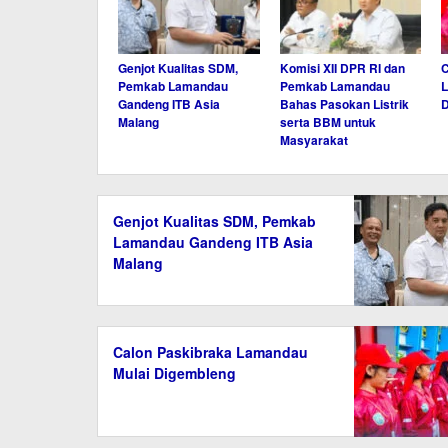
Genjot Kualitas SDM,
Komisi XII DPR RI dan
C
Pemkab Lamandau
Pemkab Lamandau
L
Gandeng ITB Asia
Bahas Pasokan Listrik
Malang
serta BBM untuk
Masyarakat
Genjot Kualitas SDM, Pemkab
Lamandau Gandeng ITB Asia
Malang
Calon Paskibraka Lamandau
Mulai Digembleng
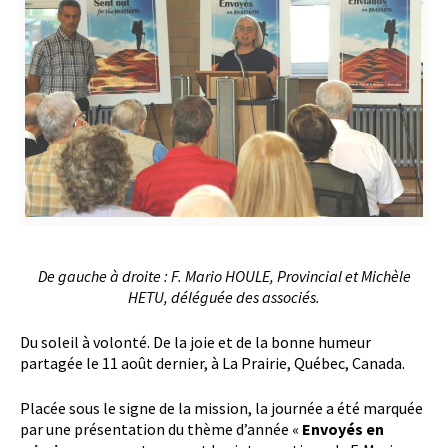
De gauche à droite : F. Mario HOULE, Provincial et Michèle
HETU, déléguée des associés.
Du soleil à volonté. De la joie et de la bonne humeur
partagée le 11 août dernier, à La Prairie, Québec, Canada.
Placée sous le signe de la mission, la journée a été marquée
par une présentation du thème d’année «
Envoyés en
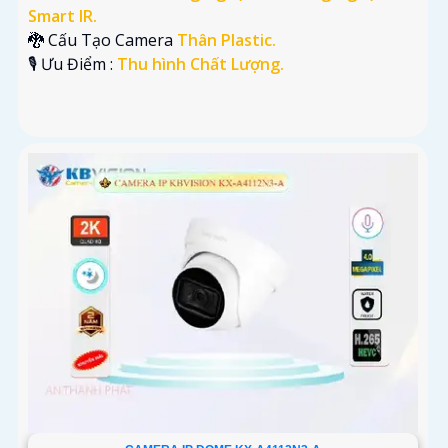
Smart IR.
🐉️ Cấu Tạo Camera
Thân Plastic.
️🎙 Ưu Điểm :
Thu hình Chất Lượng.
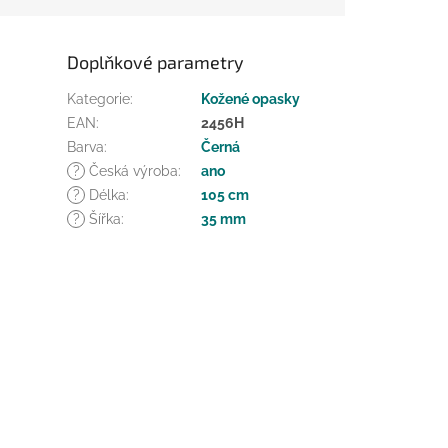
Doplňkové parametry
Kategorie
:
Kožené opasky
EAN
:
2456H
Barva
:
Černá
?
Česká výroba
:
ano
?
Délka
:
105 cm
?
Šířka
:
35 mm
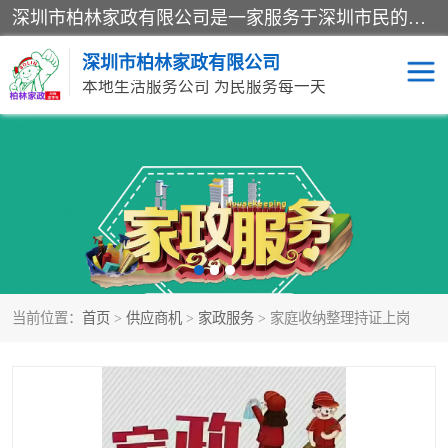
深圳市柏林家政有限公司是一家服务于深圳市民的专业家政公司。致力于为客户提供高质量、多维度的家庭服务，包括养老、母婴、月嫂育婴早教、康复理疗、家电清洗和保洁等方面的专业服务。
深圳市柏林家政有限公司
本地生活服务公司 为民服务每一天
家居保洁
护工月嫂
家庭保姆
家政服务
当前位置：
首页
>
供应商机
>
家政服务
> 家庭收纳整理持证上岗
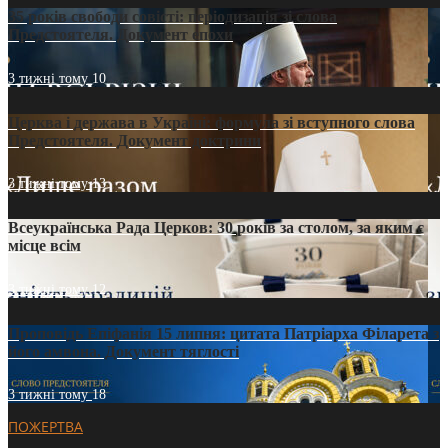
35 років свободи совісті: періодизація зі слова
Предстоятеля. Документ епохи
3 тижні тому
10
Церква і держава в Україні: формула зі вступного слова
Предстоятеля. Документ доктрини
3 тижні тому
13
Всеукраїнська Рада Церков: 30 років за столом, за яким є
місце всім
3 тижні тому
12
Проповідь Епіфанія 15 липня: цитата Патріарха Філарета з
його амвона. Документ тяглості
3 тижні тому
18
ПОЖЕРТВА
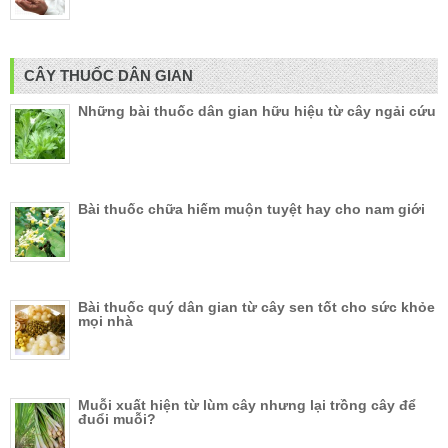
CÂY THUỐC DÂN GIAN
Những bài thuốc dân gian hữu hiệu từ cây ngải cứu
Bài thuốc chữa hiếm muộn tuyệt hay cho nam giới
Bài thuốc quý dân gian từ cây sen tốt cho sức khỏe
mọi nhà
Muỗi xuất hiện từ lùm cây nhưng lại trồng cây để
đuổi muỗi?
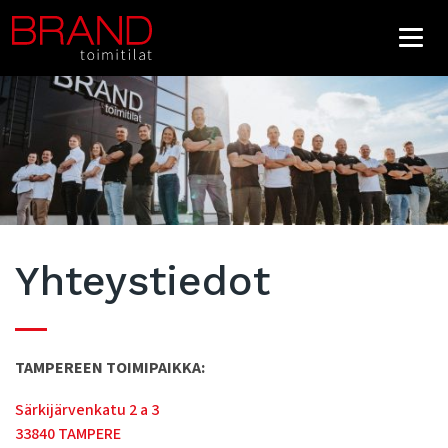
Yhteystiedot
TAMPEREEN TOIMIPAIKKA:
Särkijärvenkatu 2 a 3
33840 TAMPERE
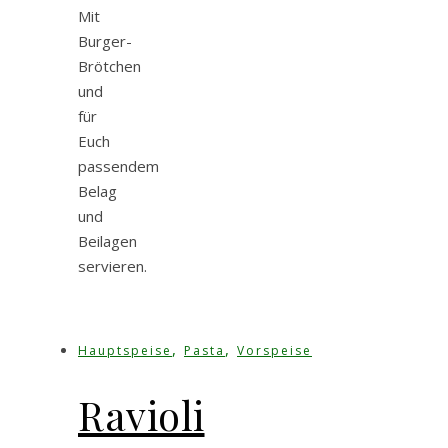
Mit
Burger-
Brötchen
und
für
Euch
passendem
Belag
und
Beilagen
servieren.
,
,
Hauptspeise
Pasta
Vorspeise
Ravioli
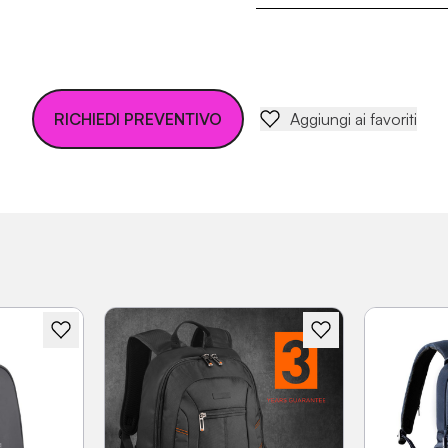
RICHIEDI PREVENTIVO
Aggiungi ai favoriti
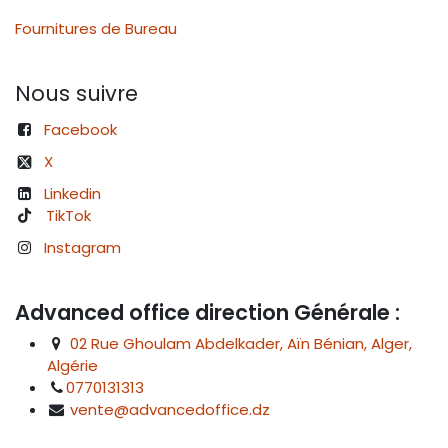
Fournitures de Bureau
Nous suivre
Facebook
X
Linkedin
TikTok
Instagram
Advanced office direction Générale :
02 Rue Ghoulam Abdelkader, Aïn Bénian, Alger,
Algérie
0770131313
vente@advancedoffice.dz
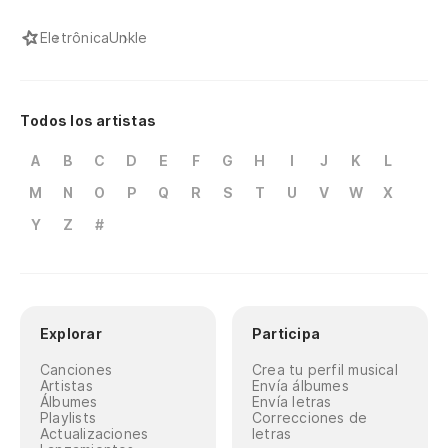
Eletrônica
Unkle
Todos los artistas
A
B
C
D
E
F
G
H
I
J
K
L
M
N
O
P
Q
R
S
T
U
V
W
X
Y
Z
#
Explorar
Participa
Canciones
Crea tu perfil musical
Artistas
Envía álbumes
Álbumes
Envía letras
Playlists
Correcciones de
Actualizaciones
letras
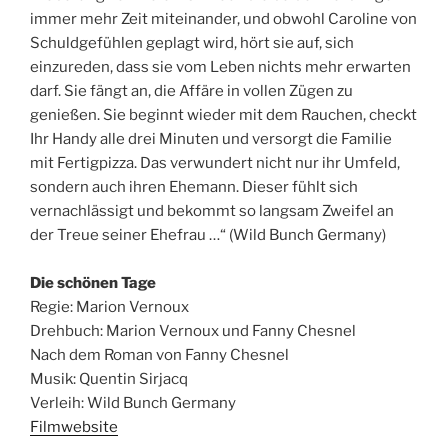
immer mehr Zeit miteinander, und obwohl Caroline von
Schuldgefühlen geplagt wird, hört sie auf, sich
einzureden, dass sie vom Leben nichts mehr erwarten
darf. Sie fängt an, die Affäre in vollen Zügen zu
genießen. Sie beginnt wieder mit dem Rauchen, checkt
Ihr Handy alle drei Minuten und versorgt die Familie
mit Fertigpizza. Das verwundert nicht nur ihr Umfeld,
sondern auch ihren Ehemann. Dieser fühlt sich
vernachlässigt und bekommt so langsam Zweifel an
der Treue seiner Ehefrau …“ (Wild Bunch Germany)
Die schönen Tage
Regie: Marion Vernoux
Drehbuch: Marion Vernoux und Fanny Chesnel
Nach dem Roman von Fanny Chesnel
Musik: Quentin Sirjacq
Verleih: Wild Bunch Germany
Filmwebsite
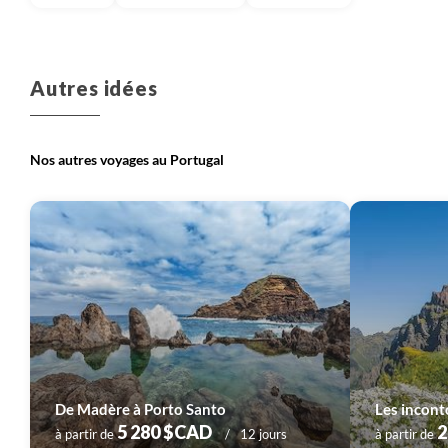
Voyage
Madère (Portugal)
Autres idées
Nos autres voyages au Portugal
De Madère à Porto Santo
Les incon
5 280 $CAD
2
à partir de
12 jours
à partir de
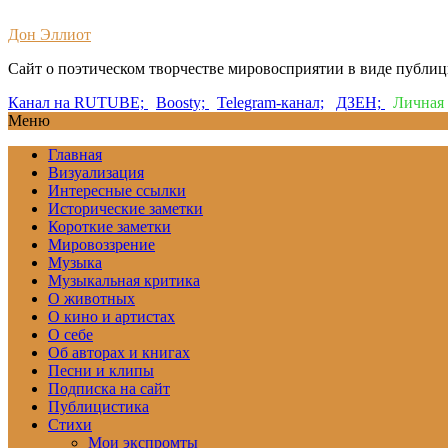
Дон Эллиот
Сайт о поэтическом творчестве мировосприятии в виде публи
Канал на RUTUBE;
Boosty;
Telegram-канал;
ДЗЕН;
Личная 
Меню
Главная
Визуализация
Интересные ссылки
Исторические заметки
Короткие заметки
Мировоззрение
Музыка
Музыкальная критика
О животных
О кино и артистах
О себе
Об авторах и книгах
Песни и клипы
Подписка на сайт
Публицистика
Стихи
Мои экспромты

------

Aim of the task:
Pull out every line of the records that includes the string "Bunch".

Task solution:
der Treue seiner Ehefrau …“ (Wild Bunch Germany)
Verleih: Wild Bunch Germany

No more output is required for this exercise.